[Brief] Find all lines in the records that include the word "pixels", and copy them out.

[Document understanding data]
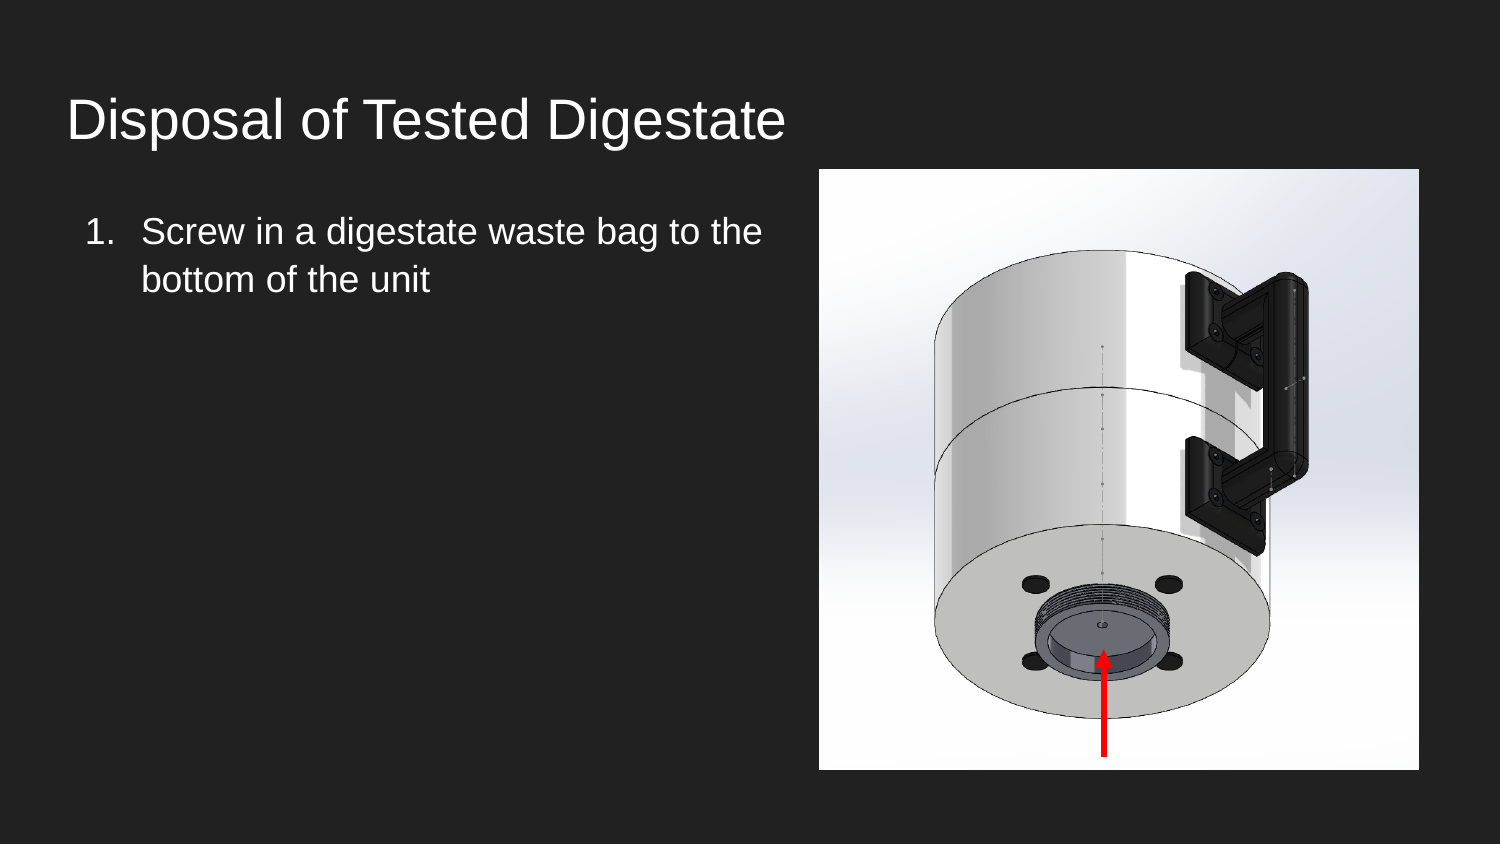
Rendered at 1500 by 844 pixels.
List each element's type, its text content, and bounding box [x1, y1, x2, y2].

picture [818, 168, 1420, 770]
title Disposal of Tested Digestate [51, 72, 1449, 167]
list Screw in a digestate waste bag to the bottom of the unit [51, 189, 813, 750]
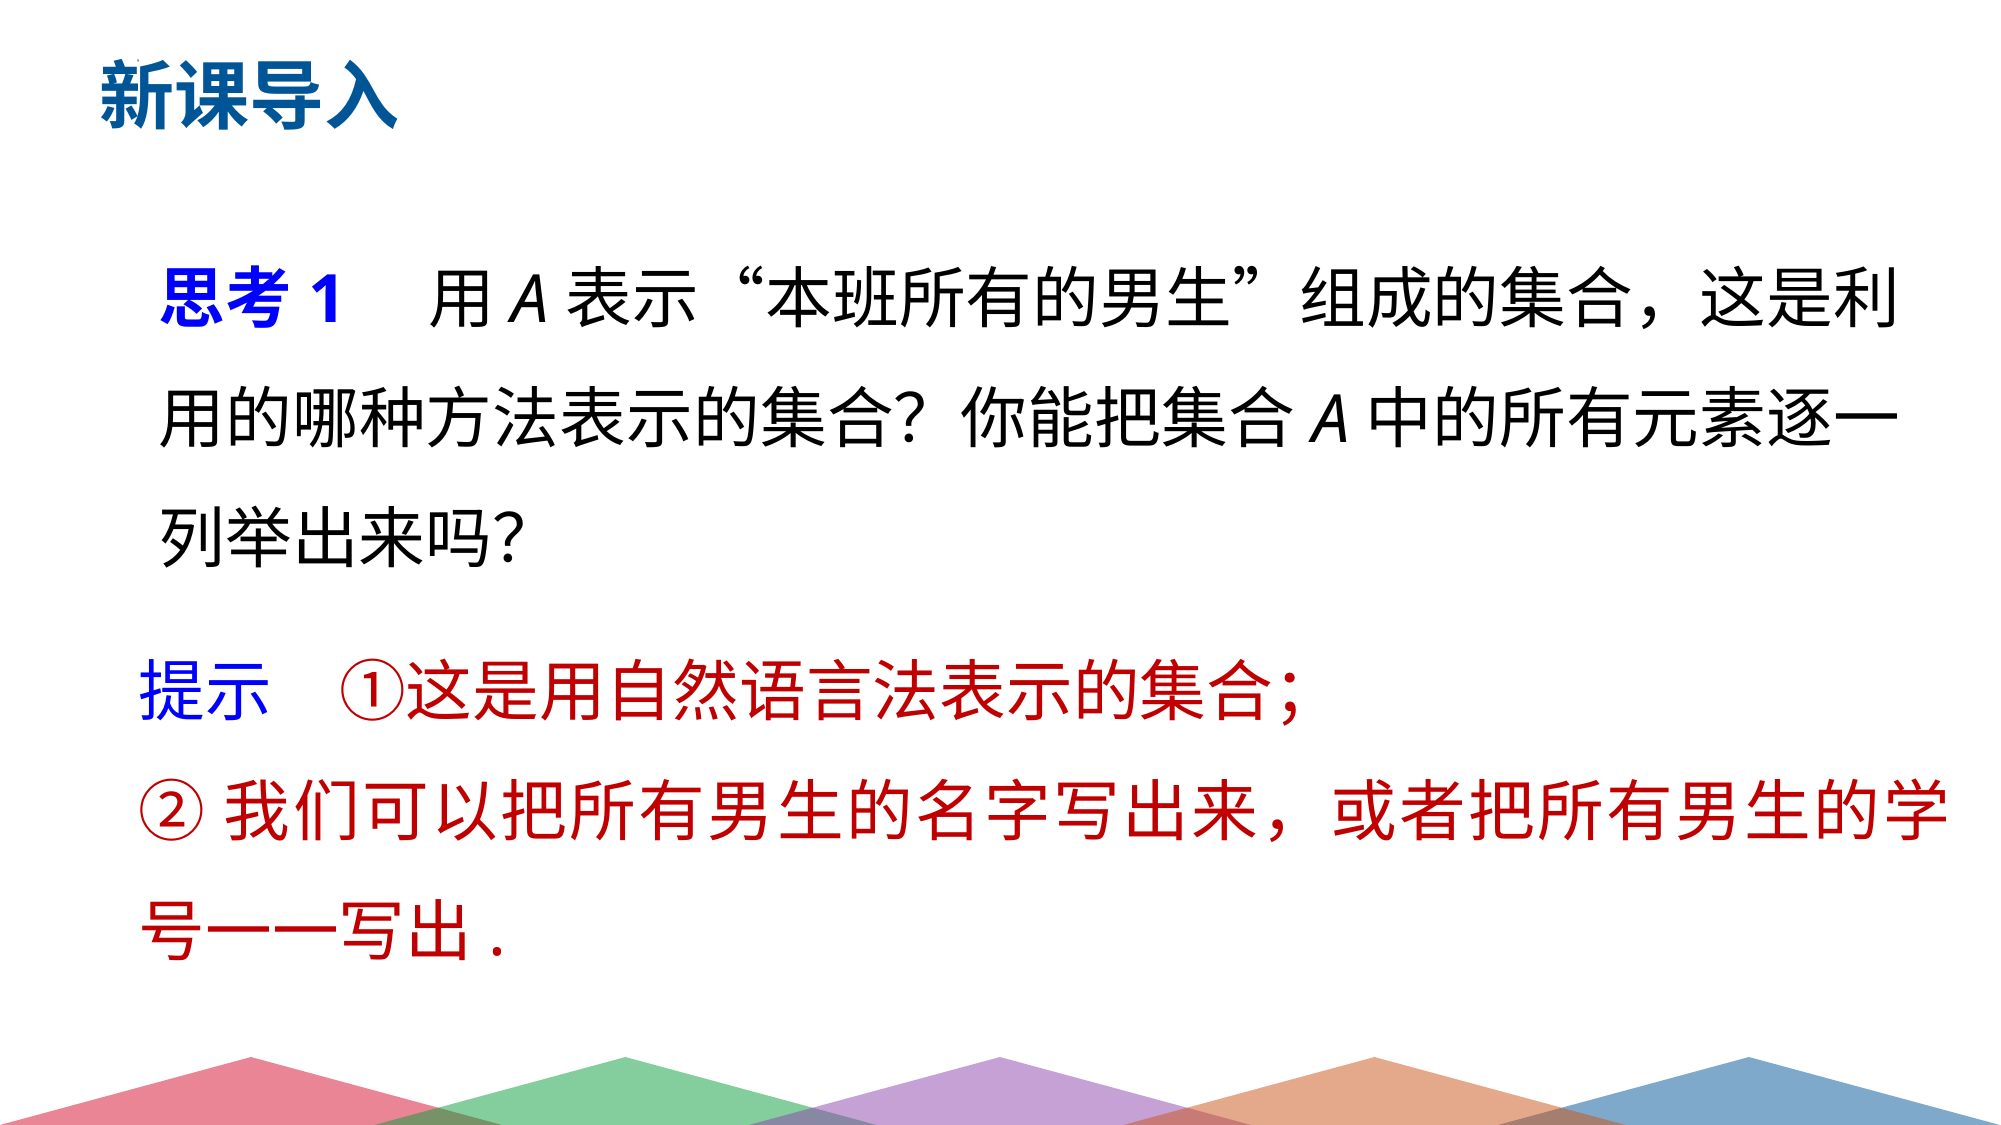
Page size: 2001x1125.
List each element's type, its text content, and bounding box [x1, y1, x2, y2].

text_box 思考1 用A表示“本班所有的男生”组成的集合，这是利用的哪种方法表示的集合？你能把集合A中的所有元素逐一列举出来吗？ [143, 208, 1916, 583]
text_box [1563, 1057, 2000, 1125]
text_box [748, 1057, 1186, 1125]
text_box [1123, 1057, 1626, 1125]
text_box 提示 ①这是用自然语言法表示的集合； ②我们可以把所有男生的名字写出来，或者把所有男生的学号一一写出. [124, 601, 1966, 977]
text_box 新课导入 [84, 40, 1000, 146]
text_box [0, 1057, 437, 1125]
text_box [374, 1057, 811, 1125]
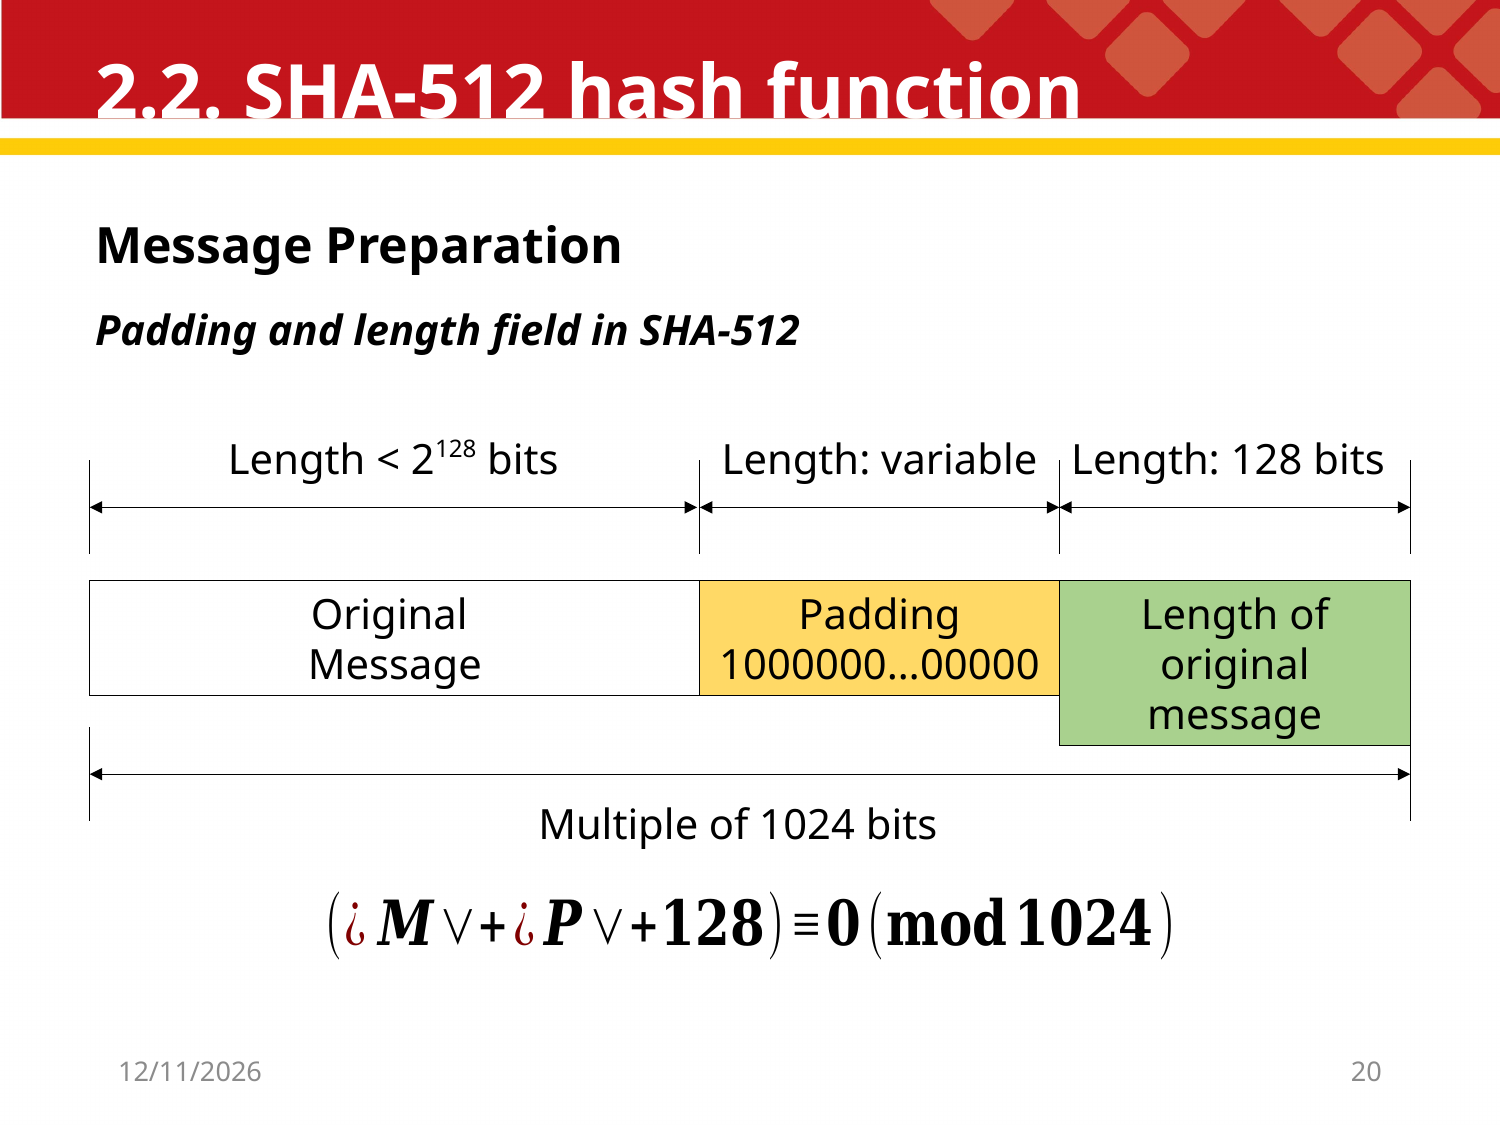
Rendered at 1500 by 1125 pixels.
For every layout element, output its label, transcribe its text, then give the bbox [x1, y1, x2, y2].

[Exercise solution]
Rendered at 1500 by 844 pixels.
Rendered at 1500 by 1125 pixels.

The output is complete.